### EXTRAIT DE PAGE

Voici un exemple réaliste de clustering sur des vecteurs (dataset d’images MNIST représenté en 2D grâce à une réduction de dimensions T-SNE), sur la figure 10 :
Figure 10 : Exemple de clustering sur le dataset MNIST (une cellule = un cluster, avec le centroïde en orange).
Nous avons ainsi limité la recherche en choisissant d’emblée les clusters dont les centroïdes sont les plus proches, puis cherché à l’intérieur de ces clusters les vecteurs les plus proches.
Cette méthode est finalement plus rapide qu’une recherche exhaustive, mais la qualité de la recherche est variable, car elle dépend de comment les clusters ont été créés. Par exemple, on peut très bien tomber sur un cas où le vecteur le plus proche de la requête n’est pas dans la cellule “filtrée” (quand le vecteur en question est proche du bord d’une cellule, par exemple).
En outre, il n’est pas aisé de choisir les bons paramètres de cette méthode :
- L’augmentation de K (nombre de clusters/cellules) peut augmenter la précision de la recherche, mais peut également la réduire si les données sont sur-segmentées et que nprobes est trop élevé.

######

#### [CONSIGNE ÉCRITE]
Reprenez le texte sur la recherche vectorielle par clustering là où il s'arrête, puis poursuivez-le. Le matériau n'a aucun rôle à jouer ici.

### SEGMENT DE DONNÉES

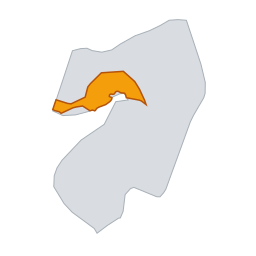 location of Arta within Djibouti, rotated 166°
{"feature_id": "DJI-1568", "entity_name": "Arta", "entity_type": "Region", "adm_level": 1, "iso_a3": "DJI", "parent_name": "Djibouti", "parent_adm1": "", "projection": "mercator", "projection_center": [42.782, 11.46], "detail": "fine", "context": "in_parent", "style": "filled", "palette": "amber", "viewbox_px": 256, "rotation_deg": 166, "n_neighbors": 0, "source": "natural_earth", "source_scale": "10m", "svg_char_len": 1507}
<svg xmlns="http://www.w3.org/2000/svg" viewBox="0 0 256 256"><g transform="rotate(166 128 128)"><path d="M197.0,162.9L187.9,177.3L176.3,195.6L163.2,216.4L154.9,216.5L148.5,215.3L144.1,211.8L135.1,207.9L124.9,207.7L115.2,211.3L98.8,215.8L83.9,217.2L71.9,219.7L62.0,222.6L53.1,221.0L45.3,218.4L43.6,196.3L41.8,172.2L42.0,153.4L44.8,143.0L47.2,139.0L61.2,124.6L66.1,118.8L82.1,95.0L95.9,74.6L106.1,59.4L109.3,56.4L113.6,53.5L116.7,54.3L136.7,69.0L140.2,68.6L146.9,64.1L152.9,48.3L157.2,42.6L159.0,42.8L171.8,38.4L183.5,33.4L185.0,38.6L202.5,59.7L208.3,70.1L214.2,89.0L211.1,99.6L206.5,106.5L199.8,112.7L176.3,127.7L150.2,137.3L133.5,156.5L121.1,155.2L123.0,162.4L127.6,163.2L134.9,161.9L149.2,156.3L162.0,153.6L175.7,153.4L188.2,155.8L197.0,162.9Z" fill="#d9dde1" stroke="#a8b0b8" stroke-width="1"/><path d="M196.5,164.2L191.0,172.8L180.7,166.5L177.4,165.2L162.1,168.3L157.1,177.5L153.8,180.1L140.5,188.0L118.8,184.1L110.2,171.4L107.5,162.9L105.2,150.9L104.8,146.4L108.5,151.0L110.1,152.2L122.3,157.8L122.3,160.4L122.9,162.6L126.4,163.9L128.5,165.8L129.7,166.3L131.2,166.1L132.9,164.5L134.0,164.2L134.9,164.4L135.9,164.9L136.9,165.1L137.9,164.6L138.5,163.2L137.8,162.4L136.7,161.8L136.2,161.2L137.1,159.5L139.2,158.0L144.0,156.1L151.1,155.3L153.3,154.7L154.4,153.9L155.3,153.0L156.1,152.7L157.3,153.5L158.2,154.0L160.8,153.9L161.0,154.2L166.7,160.3L172.7,160.9L176.5,160.9L189.0,158.5L189.4,158.4L190.5,160.1L191.7,160.9L195.0,162.7L196.5,164.2Z" fill="#f59e0b" stroke="#b45309" stroke-width="1.5"/></g></svg>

######

#### [RÉPONSE ÉCRITE]
- Un nprobes élevé améliore la précision, mais ralentit la recherche
Avantages | Inconvénients |
---|---|
- Plus rapide qu’une recherche exhaustive - Nécessite moins de mémoire pour la recherche | - L’ajout ou la suppression de vecteurs peut nécessiter la réorganisation des clusters - Perte de précision - Paramètres difficiles à choisir |
3 - c - Mesure de performances
La méthode vue dans la section “Mesure de qualité d’un ANN” va permettre d’effectuer des mesures de performance sur la méthode d’indexation par clustering que nous avons implémentée en Python.
Figure 11 - Mesure de qualité et des performances de l’indexation par clustering.
Le graphique de gauche sur la figure 11 permet d’observer l’impact des paramètres “nombre de clusters” et “nombre de sondes (probes)” sur le rappel (la qualité de l’ANN). Plus le nombre de sondes est élevé, plus le rappel est bon. Il est aussi intéressant d’observer que le gain en rappel diminue entre chaque incrément du nombre de sondes. Le graphique à droite de cette même figure permet d’observer les performances de cet index en termes de nombre de requêtes et de rappel. Nous constatons ici le dilemme majeur des bases de données vectorielles : qualité vs performance. Ici le nombre de sondes le plus faible donne en moyenne les vitesses de requêtage les plus élevées. Inversement, plus le nombre de sondes est élevé, plus cette vitesse sera faible (mais avec un meilleur rappel).
Enfin, le dernier graphique, sur le bas de la figure 11, permet d’observer l’effet du nombre de clusters sur ces mêmes métriques. Sur chaque nuage lié à une valeur du nombre de sondes, nous observons que le nombre de clusters impacte la vitesse et la qualité de manière non linéaire. Sur cet échantillon, le nombre optimal de clusters semble être entre 27 et 52 clusters (en bleu sur le graphique), pour un nombre de sondes fixé.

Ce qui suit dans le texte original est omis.